• _ASSIGNED TASK_
Retype, word for word, every line of the records below starting at the one that contains "framed print: none [926,266,1096,454]" and ending at the one that contains "beer bottle: present"; include both of those lines and nothing more.

-------- DATA RECORDS

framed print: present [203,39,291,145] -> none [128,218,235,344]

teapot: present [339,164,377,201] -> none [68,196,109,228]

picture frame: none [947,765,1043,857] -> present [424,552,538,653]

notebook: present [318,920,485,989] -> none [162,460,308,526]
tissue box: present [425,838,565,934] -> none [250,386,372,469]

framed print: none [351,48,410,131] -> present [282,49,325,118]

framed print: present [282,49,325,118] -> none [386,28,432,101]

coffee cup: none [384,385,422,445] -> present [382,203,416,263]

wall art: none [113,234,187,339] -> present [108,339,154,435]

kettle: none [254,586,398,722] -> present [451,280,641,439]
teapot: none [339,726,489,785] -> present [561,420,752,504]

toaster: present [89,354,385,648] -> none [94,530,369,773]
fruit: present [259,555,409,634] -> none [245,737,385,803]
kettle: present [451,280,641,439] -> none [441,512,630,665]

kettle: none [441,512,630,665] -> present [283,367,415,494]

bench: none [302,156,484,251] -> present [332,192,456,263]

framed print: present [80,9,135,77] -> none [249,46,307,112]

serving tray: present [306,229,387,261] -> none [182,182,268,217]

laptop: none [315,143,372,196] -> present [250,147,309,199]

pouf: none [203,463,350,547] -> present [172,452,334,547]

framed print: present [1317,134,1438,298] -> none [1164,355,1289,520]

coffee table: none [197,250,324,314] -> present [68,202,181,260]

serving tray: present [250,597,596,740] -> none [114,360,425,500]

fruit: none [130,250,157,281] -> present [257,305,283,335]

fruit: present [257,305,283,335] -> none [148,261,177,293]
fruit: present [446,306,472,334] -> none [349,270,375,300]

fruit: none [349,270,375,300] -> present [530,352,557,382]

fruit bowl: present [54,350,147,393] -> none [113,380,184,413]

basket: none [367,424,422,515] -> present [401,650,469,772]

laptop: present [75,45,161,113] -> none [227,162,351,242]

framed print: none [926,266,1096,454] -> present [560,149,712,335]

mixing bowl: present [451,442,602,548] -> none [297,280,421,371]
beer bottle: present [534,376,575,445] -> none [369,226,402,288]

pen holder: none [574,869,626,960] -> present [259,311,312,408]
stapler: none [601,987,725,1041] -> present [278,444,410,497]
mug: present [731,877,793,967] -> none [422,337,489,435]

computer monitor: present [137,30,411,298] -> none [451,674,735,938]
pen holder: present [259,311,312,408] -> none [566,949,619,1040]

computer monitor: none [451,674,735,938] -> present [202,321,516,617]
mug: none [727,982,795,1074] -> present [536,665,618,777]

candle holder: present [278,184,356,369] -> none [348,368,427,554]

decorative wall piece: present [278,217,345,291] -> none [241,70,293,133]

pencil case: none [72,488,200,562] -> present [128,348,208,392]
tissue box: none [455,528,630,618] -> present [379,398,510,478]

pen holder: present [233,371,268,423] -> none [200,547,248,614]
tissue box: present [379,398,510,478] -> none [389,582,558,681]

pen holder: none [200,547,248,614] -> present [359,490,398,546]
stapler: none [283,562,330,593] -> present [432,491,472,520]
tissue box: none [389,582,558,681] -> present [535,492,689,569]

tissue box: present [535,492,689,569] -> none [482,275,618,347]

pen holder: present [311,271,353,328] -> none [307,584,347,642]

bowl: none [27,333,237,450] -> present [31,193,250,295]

----------------

• _TASK RESPONSE_
framed print: none [926,266,1096,454] -> present [560,149,712,335]

mixing bowl: present [451,442,602,548] -> none [297,280,421,371]
beer bottle: present [534,376,575,445] -> none [369,226,402,288]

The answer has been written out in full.